É no Centro de Portugal que também descobrimos as nossas origens: as oito sub-regiões deste território espelham a essência cultural e histórica de Portugal e permitem-nos conhecer a fundo a génese do nosso povo. Vamos diretos ao assunto: este artigo pretende passar ao lado do que é óbvio e propor-lhe um novo olhar acerca das rotas culturais alternativas que o esperam neste epicentro da História. Queremos apresentar-lhe o que não é óbvio, o que passa despercebido aos olhares dos visitantes quando procuram viajar no tempo e conhecer a fundo a simbologia profunda destas terras. A cultura e a tradição também podem ser alternativas. Este roteiro é prova disso mesmo.

#1 Farto de olhar os monumentos da mesma forma? Eis a alternativa

Se as paredes do belíssimo Mosteiro de Alcobaça falassem, contariam que ali se viveu uma das histórias de amor mais bonitas (e trágicas) de Portugal, a de Pedro e Inês de Castro, que foram sepultados ali mesmo, frente a frente, em dois túmulos considerados obras-primas da escultura gótica (diz quem é especialista na área). Contariam também que, há 868 anos, o rei D. Afonso Henriques encomendou o complexo de mosteiros para assinalar o poder da sua dinastia, após o período das cruzadas cristãs que recuperou os territórios aos mouros, e falariam sobre o período da sua construção e das histórias que habitaram Alcobaça até hoje. Pode ser uma boa forma de observar o Mosteiro de Alcobaça.

Não muito longe de Alcobaça, existem mais três locais que são a casa de monumentos considerados Património da Humanidade. Falamos do Mosteiro da Batalha – considerado uma prova de gratidão do rei D. João I por Portugal ter vencido os castelhanos na Batalha de Aljubarrota, uma das principais vitórias militares dos portugueses -; da Universidade de Coimbra, Alta e Sofia, que, ao longo de sete séculos de história, nunca parou de difundir conhecimento (destaque também para o coração da Universidade com a Torre da Cabra); e, por fim, falamos do Convento de Cristo, em Tomar, que inclui também o Castelo Templário e a Mata dos Sete Montes, num espaço com cerca de 45 hectares que é considerado um dos maiores complexos de monumentos da arquitetura peninsular e europeia.

PUB • CONTINUE A LER A SEGUIR

Ilustração: Hugo Haga

Não escrevemos este parágrafo inicial ao acaso, escrevemo-lo porque estes lugares ultrapassam a conceção que temos do que é passado e do que é presente, porque neles existem histórias que sobrevivem ao esquecimento, e é isso que o Projeto Lugares Património Mundial, no Centro de Portugal, faz: oferece um programa integrado de valorização turística, celebrando a História e inspirando-nos a olhar para estes quatro monumentos classificados pela UNESCO como Património da Humanidade, de forma alternativa, absorvendo cada detalhe ao invés de fazer mais um “check”.

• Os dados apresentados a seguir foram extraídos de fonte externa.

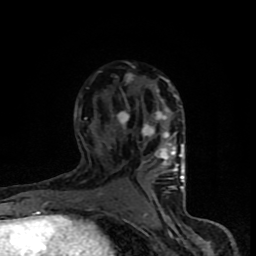
Breast MRI (dynamic contrast-enhanced), one axial slice. Slice 50 of 90 in the series (ordered by position). Cropped to one breast. Dynamic contrast-enhanced series, time point 2 of 8 at this slice position (early post-contrast). 1.5 T. TE 4.2 ms, TR 7 ms. 2 mm slice thickness. 256 × 256 image matrix. Female patient.
Outlined on this slice (semi-automatically segmented with operator editing):
- enhancing-tissue mask used for the functional tumour volume (all voxels passing the contrast-enhancement thresholds inside the analysis volume; usually the tumour): bounding box <67,75,184,200> (left, top, right, bottom; pixels)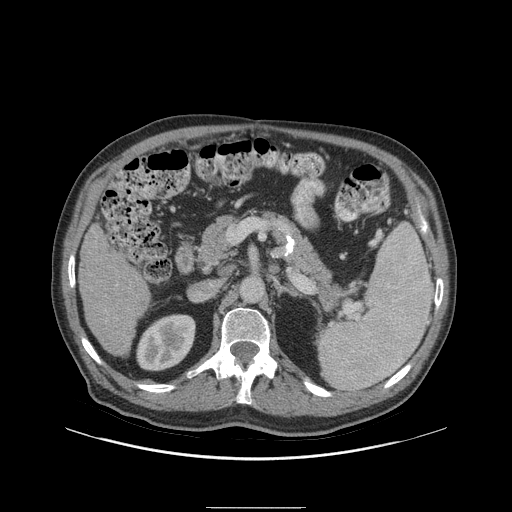
Contrast-enhanced abdominal CT (liver protocol), one axial slice; position 41 of 105 along the scan axis; reconstruction kernel STANDARD; 140 kVp; soft-tissue window (W 400 / L 40 HU); 512 × 512 image matrix, field of view 440 × 440 mm. Case-level facts recorded for this patient, not image findings: diagnosis: hepatocellular carcinoma (patient treated with transarterial chemoembolisation; whether this scan precedes or follows treatment is not stated here); TNM stage (as recorded): Stage-I; Child-Pugh class: A; tumour nodularity: uninodular; tumour size: 5.1 cm.
Structures marked on this image (semi-automatic segmentation, software-assisted and operator-edited):
- liver parenchyma outside the tumour (the mass and vessels are separate outlines, so this box may not span the whole liver): bounding box (x1, y1, x2, y2) in pixels: (78, 224, 150, 356)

Fique a saber que o Turismo Centro Portugal apresentou uma programação especial por ocasião do projeto “Lugares Património Mundial do Centro – Rede Cultural 2.0”, e até 2022 esperam-no diversos concertos e exposições nos quatro locais considerados património mundial da UNESCO – Alcobaça, Batalha, Coimbra e Tomar. Destaque também para um projeto que prima pela diferença: é importante que fique a conhecer de forma alternativa o nosso património e por isso é impossível não escrever sobre a rota das pedreiras históricas, um percurso com cerca de nove quilómetros criado pela Câmara Municipal da Batalha, que pretende dar oportunidade aos curiosos de descobrirem os locais onde foi extraída a pedra utilizada para as diferentes fases de construção do Mosteiro da Batalha.

No fundo, a proposta é esta: experienciar, sem pressa, as maravilhas históricas que um dia alguém edificou. Apesar da proximidade geográfica – estão localizados a menos de meia hora de distância uns dos outros -, as suas histórias não se anulam, por serem tão diferentes entre si.

#2 Para os criativos: eis a Rota da Arte Urbana

Os muros, as fachadas e as ruas das cidades do Centro de Portugal também são do VHILS, do Bordalo II, do Add Fuel, do AkaCorleone – e de tantos outros nomes maiores da arte urbana -, que dão cor e paixão ao património que é nosso. De Aveiro a Covilhã, sem esquecer Estarreja, Figueira da Foz, Fundão e Viseu, as propostas para apreciar artisticamente a nossa cultura e património histórico são diversificadas: se já conhecem estes locais, mas o desafio é que volte a descobri-los, sob um novo olhar (se ainda não conhece este roteiro pela street art, então está no sítio certo).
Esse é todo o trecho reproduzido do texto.